**** PAGE EXTRACT

#include <tre/regex.h>
int
regcomp(regex_t *preg,
const char
*regex, int
cflags);
int regncomp(regex_t
*preg, const
char *regex,
size_t len,
int cflags);
int regwcomp(regex_t
*preg, const
wchar_t *regex, int cflags);
int regwncomp(regex_t
*preg, const
wchar_t *regex, size_t
len, int
cflags);
void regfree(regex_t
*preg);
The regcomp() function compiles the regex string pointed to by regex to an internal representation and stores the result in the pattern buffer structure pointed to by preg. The regncomp() function is like regcomp(), but regex is not terminated with the null byte. Instead, the len argument is used to give the length of the string, and the string may contain null bytes. The regwcomp() and regwncomp() functions work like regcomp() and regncomp(), respectively, but take a wide-character (wchar_t) string instead of a byte string.
The cflags argument is a the bitwise inclusive OR of zero or more of the following flags (defined in the header <tre/regex.h>):
- REG_EXTENDED
- Use POSIX Extended Regular Expression (ERE) compatible syntax when compiling regex. The default syntax is the POSIX Basic Regular Expression (BRE) syntax, but it is considered obsolete.
- REG_ICASE
- Ignore case. Subsequent searches with the regexec family of functions using this pattern buffer will be case insensitive.
- REG_NOSUB
- Do not report submatches. Subsequent searches with the regexec family of functions will only report whether a match was found or not and will not fill the submatch array.
- REG_NEWLINE
- Normally the newline character is treated as an ordinary character. When this flag is used, the newline character ('\n', ASCII code 10) is treated specially as follows:
- The match-any-character operator (dot "." outside a bracket expression) does not match a newline.
- A non-matching list ([^...]) not containing a newline does not match a newline.
- The match-beginning-of-line operator ^ matches the empty string immediately after a newline as well as the empty string at the beginning of the string (but see the
REG_NOTBOL
regexec()
flag below).- The match-end-of-line operator $ matches the empty string immediately before a newline as well as the empty string at the end of the string (but see the
REG_NOTEOL
regexec()
flag below).- REG_LITERAL
- Interpret the entire regex argument as a literal string, that is, all characters will be considered ordinary. This is a nonstandard extension, compatible with but not specified by POSIX.
- REG_NOSPEC
- Same as REG_LITERAL. This flag is provided for compatibility with BSD.
- REG_RIGHT_ASSOC
- By default, concatenation is left associative in TRE, as per the grammar given in the base specifications on regular expressions of Std 1003.1-2001 (POSIX). This flag flips associativity of concatenation to right associative. Associativity can have an effect on how a match is divided into submatches, but does not change what is matched by the entire regexp.
- REG_UNGREEDY
- By default, repetition operators are greedy in TRE as per Std 1003.1-2001 (POSIX) and can be forced to be non-greedy by appending a ? character. This flag reverses this behavior by making the operators non-greedy by default and greedy when a ? is specified.
After a successful call to regcomp it is possible to use the preg pattern buffer for searching for matches in strings (see below). Once the pattern buffer is no longer needed, it should be freed with regfree to free the memory allocated for it.

********
**** GIVEN RECORDS

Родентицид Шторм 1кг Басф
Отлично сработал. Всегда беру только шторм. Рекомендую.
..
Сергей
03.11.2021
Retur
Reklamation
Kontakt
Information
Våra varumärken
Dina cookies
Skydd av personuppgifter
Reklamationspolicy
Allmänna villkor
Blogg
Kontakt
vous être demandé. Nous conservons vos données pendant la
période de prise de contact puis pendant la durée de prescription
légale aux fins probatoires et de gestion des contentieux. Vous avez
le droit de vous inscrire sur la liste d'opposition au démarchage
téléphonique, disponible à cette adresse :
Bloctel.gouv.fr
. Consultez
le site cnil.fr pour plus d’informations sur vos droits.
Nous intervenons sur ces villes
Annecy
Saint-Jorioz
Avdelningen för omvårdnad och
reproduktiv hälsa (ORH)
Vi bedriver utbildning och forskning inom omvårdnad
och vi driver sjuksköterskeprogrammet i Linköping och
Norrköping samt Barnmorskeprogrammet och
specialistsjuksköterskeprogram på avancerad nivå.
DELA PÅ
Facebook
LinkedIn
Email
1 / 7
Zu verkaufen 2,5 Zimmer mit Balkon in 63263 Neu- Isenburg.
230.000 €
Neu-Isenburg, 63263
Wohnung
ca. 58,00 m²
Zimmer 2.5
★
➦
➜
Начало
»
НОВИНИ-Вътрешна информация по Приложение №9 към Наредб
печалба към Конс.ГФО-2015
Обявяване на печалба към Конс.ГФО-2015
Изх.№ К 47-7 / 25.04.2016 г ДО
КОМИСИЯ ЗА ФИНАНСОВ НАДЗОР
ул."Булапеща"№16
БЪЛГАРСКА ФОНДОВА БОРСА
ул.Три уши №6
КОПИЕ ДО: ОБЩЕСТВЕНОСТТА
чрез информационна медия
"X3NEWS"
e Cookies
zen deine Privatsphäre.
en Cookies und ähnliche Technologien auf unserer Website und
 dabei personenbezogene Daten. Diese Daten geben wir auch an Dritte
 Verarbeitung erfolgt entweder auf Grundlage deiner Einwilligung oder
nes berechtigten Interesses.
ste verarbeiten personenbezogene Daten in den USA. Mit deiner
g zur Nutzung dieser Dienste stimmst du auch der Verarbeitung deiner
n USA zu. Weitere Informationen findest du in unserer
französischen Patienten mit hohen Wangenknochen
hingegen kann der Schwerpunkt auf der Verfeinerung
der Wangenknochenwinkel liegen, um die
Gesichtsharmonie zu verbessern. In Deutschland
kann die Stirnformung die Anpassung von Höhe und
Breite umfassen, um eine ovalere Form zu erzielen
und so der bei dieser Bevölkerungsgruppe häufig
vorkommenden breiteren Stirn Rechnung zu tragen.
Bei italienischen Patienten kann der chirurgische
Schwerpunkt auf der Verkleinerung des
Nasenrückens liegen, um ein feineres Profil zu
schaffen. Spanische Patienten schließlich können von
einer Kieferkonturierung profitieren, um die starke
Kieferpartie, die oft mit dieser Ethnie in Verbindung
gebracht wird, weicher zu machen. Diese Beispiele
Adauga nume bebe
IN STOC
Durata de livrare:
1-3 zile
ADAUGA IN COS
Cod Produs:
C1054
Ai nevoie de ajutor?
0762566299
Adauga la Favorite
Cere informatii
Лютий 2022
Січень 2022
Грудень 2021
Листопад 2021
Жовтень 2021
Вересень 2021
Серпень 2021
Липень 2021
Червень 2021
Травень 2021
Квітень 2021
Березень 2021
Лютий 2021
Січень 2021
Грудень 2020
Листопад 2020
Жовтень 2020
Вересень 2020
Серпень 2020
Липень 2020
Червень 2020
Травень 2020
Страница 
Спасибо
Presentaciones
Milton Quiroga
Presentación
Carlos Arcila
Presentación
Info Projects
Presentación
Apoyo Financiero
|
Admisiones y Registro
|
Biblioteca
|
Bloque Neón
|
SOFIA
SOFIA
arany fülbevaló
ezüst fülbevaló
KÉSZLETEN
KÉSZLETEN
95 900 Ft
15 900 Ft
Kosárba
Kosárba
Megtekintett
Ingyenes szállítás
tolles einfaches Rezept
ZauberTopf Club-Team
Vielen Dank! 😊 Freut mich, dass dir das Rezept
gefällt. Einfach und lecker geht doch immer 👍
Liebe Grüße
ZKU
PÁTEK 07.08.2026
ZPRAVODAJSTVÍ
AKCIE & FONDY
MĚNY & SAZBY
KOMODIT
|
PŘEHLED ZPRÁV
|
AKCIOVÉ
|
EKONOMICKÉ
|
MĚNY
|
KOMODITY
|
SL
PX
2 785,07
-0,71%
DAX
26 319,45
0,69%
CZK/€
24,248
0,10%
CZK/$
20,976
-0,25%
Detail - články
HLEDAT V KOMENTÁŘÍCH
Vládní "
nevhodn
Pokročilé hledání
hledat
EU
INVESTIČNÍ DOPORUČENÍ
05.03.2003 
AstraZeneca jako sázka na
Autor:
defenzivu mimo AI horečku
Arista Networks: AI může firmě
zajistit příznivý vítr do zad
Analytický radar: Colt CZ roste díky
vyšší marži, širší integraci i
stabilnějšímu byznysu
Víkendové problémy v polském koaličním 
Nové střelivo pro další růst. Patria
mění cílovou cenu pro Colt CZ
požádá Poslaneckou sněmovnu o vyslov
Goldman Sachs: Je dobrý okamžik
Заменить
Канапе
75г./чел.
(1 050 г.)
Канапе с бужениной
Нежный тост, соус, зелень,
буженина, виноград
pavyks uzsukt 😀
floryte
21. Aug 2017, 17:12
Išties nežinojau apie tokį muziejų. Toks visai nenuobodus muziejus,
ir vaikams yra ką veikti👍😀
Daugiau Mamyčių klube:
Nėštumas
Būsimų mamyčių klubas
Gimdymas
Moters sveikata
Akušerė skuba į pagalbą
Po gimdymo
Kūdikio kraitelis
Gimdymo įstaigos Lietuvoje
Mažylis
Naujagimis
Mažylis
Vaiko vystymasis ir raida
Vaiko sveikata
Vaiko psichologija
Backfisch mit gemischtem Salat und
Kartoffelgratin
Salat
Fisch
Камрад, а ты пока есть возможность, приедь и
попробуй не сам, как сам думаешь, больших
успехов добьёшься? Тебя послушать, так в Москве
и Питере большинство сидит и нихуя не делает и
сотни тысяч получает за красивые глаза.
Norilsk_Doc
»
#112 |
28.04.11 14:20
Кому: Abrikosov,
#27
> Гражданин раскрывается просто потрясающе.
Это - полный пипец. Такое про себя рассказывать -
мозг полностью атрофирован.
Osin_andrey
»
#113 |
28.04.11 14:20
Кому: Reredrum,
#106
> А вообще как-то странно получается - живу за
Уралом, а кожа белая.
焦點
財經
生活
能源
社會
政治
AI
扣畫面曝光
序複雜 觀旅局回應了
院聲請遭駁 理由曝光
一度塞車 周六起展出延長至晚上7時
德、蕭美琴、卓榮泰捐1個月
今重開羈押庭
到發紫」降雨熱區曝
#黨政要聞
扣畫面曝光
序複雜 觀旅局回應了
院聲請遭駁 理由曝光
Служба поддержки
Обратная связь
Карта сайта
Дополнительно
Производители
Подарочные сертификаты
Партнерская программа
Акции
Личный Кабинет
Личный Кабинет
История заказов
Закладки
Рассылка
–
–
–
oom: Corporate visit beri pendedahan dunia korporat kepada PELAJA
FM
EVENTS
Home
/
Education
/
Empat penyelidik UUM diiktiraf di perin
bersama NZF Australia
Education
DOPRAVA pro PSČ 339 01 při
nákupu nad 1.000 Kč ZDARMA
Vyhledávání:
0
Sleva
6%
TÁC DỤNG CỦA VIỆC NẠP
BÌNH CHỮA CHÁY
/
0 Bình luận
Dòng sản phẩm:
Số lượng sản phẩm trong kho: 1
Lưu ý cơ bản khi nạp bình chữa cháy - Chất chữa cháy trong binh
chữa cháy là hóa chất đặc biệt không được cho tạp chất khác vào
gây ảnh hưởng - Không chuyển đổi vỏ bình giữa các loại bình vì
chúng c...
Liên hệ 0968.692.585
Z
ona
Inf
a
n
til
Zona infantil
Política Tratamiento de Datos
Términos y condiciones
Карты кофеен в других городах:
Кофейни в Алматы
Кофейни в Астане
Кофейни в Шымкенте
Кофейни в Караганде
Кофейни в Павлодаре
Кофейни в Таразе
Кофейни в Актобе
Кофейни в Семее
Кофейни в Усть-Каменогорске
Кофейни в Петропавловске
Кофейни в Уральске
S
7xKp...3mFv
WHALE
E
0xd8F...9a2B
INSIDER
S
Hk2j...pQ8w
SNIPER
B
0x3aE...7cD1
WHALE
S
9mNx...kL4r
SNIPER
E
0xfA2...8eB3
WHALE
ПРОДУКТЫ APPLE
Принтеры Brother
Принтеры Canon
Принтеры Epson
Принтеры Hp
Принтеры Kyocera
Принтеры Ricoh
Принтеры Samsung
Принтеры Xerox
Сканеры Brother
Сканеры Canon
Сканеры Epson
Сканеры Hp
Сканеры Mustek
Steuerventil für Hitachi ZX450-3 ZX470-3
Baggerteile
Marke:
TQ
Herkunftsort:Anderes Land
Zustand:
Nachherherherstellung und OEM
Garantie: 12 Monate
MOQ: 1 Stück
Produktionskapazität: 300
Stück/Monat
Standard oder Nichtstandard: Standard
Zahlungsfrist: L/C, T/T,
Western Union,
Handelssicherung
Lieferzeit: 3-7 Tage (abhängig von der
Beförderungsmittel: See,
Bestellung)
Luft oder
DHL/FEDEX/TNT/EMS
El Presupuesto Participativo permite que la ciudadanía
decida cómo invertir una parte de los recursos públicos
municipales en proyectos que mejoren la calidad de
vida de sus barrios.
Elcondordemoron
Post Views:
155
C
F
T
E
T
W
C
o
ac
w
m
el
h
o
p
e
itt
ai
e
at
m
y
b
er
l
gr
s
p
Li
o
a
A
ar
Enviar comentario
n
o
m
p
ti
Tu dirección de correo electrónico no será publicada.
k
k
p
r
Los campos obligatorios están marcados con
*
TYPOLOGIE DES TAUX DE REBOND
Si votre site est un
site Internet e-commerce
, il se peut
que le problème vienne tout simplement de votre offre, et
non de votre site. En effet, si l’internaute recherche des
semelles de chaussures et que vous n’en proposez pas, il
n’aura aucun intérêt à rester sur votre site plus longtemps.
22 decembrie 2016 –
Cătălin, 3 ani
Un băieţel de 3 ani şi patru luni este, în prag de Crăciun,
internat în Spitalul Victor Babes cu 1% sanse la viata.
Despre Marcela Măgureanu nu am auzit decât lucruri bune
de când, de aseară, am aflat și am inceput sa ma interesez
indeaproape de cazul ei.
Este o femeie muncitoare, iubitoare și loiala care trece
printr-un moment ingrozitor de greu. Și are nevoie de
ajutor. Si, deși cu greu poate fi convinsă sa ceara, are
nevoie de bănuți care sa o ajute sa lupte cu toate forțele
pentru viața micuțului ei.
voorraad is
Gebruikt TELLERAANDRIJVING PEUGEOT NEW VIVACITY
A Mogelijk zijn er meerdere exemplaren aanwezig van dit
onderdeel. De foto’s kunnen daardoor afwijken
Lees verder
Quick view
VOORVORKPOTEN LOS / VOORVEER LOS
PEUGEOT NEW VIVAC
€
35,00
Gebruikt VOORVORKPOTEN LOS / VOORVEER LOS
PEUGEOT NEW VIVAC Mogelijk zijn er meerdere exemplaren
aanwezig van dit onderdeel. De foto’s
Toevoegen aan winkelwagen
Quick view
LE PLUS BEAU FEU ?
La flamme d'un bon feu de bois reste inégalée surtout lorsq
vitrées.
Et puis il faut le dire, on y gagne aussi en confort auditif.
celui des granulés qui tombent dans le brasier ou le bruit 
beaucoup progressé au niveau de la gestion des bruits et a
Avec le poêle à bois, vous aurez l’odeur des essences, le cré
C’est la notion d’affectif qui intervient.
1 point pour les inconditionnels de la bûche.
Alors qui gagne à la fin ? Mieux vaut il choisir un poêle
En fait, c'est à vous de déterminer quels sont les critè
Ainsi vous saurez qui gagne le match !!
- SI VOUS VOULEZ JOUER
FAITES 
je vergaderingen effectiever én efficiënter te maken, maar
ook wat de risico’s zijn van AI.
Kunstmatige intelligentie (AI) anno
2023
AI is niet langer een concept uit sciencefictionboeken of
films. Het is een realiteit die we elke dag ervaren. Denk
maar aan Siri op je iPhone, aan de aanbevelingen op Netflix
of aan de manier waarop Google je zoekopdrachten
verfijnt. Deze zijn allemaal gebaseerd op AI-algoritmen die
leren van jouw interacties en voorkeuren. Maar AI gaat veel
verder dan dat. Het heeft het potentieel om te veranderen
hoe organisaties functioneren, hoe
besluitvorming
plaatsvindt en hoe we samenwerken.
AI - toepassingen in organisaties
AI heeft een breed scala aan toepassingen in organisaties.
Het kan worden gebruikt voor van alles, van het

********

TASK LIST:
1 - Answer these questions from the regcomp man page:
(a) When regncomp() is used, what gives the length of the regex string?
(b) Which flag is the same as REG_LITERAL, and for compatibility with what is it provided?
(c) Which function should free the pattern buffer once it is no longer needed?
2 - Write out the listing word for word, from its first line up to and including the line with "reproduktiv hälsa (ORH)".
The regcomp man page and the listing are unrelated to each other.

SOLUTIONS TO THE EXERCISE:
1 -
(a) The len argument gives the length of the string.
(b) REG_NOSPEC. It is provided for compatibility with BSD.
(c) regfree.

2 -
Родентицид Шторм 1кг Басф
Отлично сработал. Всегда беру только шторм. Рекомендую.
..
Сергей
03.11.2021
Retur
Reklamation
Kontakt
Information
Våra varumärken
Dina cookies
Skydd av personuppgifter
Reklamationspolicy
Allmänna villkor
Blogg
Kontakt
vous être demandé. Nous conservons vos données pendant la
période de prise de contact puis pendant la durée de prescription
légale aux fins probatoires et de gestion des contentieux. Vous avez
le droit de vous inscrire sur la liste d'opposition au démarchage
téléphonique, disponible à cette adresse :
Bloctel.gouv.fr
. Consultez
le site cnil.fr pour plus d’informations sur vos droits.
Nous intervenons sur ces villes
Annecy
Saint-Jorioz
Avdelningen för omvårdnad och
reproduktiv hälsa (ORH)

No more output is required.